Iran is still short of its objective
DEBKA-Net-Weekly‘s Iran watchers are convinced that Abadi overstated the case. Iran has achieved uranium enrichment of 65 percent, but still lacks sufficient weapons-grade material to build a number of nuclear bombs. Experts believe that, unless stalled by international curbs, Tehran will be able to assemble its first, albeit small, atomic bomb in the fall of 2005. Before then, Iran might reach the stage of being able to construct a nuclear bomb-in-a-suitcase or a “dirty (radiological) bomb” for al Qaeda or one of its own suicide units.
Iran’s powerful former president, Akbar Hashemi Rafsanjani, spoke this week of a “satanic” US plot against Iran.

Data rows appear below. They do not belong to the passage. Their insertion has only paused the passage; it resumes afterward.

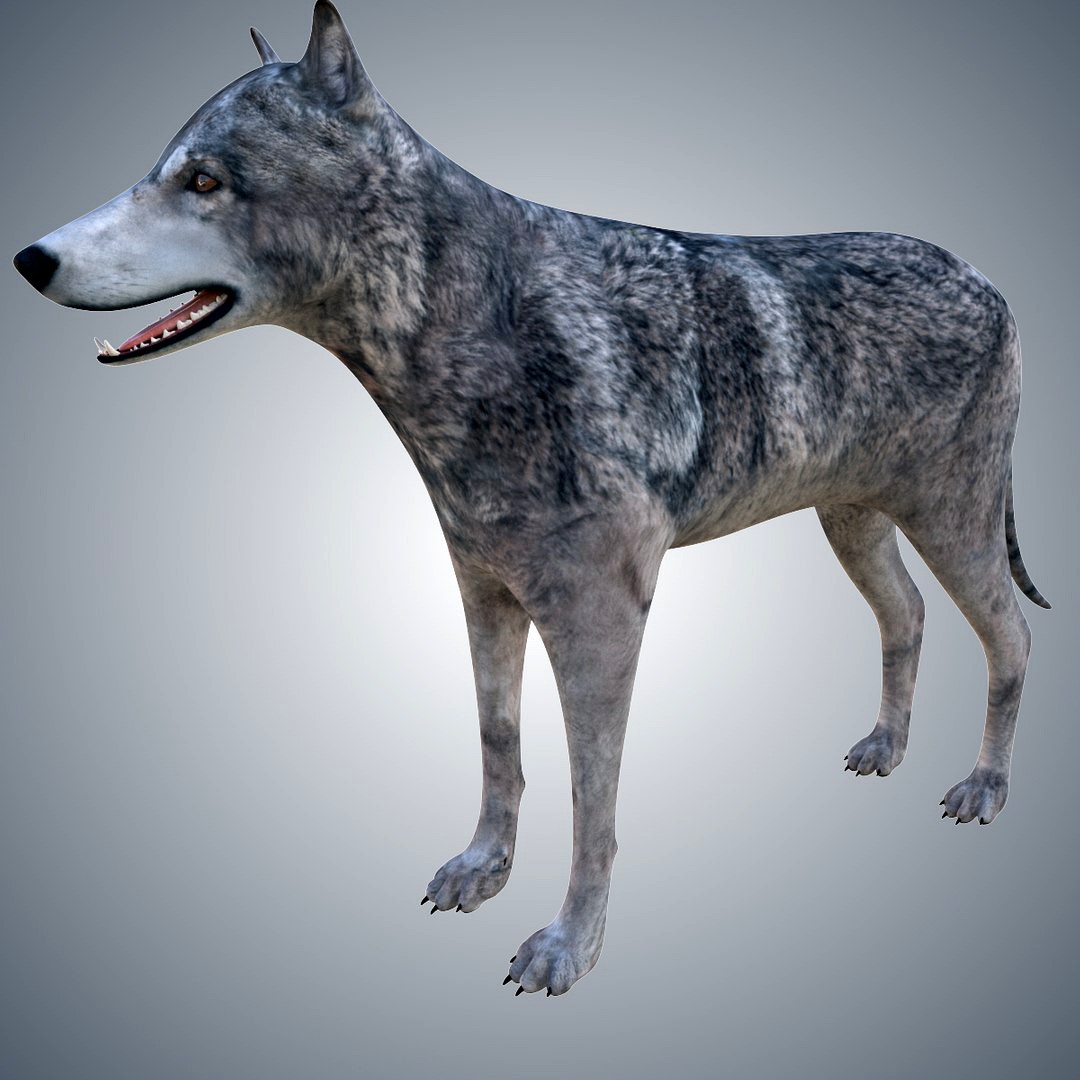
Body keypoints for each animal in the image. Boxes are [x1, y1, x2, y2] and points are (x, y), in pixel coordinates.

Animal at [13, 1, 1050, 996]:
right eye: (165, 170)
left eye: (204, 182)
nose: (28, 259)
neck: (482, 321)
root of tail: (988, 280)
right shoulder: (483, 589)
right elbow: (497, 740)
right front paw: (484, 868)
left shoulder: (600, 620)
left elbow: (595, 801)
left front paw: (569, 946)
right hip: (854, 520)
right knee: (907, 614)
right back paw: (887, 746)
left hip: (952, 522)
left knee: (1012, 637)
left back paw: (985, 787)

Khamenei’s chief of staff, Hojjat-ol Eslam Mohammad Mohammadi Golpayegani, was more belligerent. “There are those who fear we cannot confront the United States. They are very wrong,” he said.
Mohammadi Golpayegani’s threatening tone caps comments made by Dr. Hassan Abbassi, head of the state-run Strategic Research Center in Teheran, who last week warned that Iran maintains agents and suicide operatives across the world and is armed with an abundance of detailed data for the use of terrorist groups everywhere on the precise points of highest US vulnerability to attack.
Iranian president Mohammad Khatami and foreign minister Kamal Kharrazi also got into the act, vowing that Iran would never give up its right to enrich uranium.
Several Third World countries, members of the 35-nation UN nuclear watchdog agency, pressured the United States, Britain, France and Germany to tone down their censure of Iran. This did not happen, but the board of governors is likely to give Iran several more months to respond, which suits Washington. The Bush administration wants any showdown with Iran, including a UN Security Council debate on possible sanctions, deferred until after the November 4 presidential election. In any case, IAEA experts in Vienna need two or three months to analyze the samples inspectors brought back from suspect sites in Iran.
The Bush administration believes that over the next three months, its position in Iraq will become more secure. Taking the optimistic view, the interim government in Baghdad should have stabilized and assumed most of the administrative and policing tasks now borne by US personnel. Washington will then be freer to take Tehran on at the Security Council. But it is racing the clock against Iran’s determination to produce the first Islamic nuclear bomb.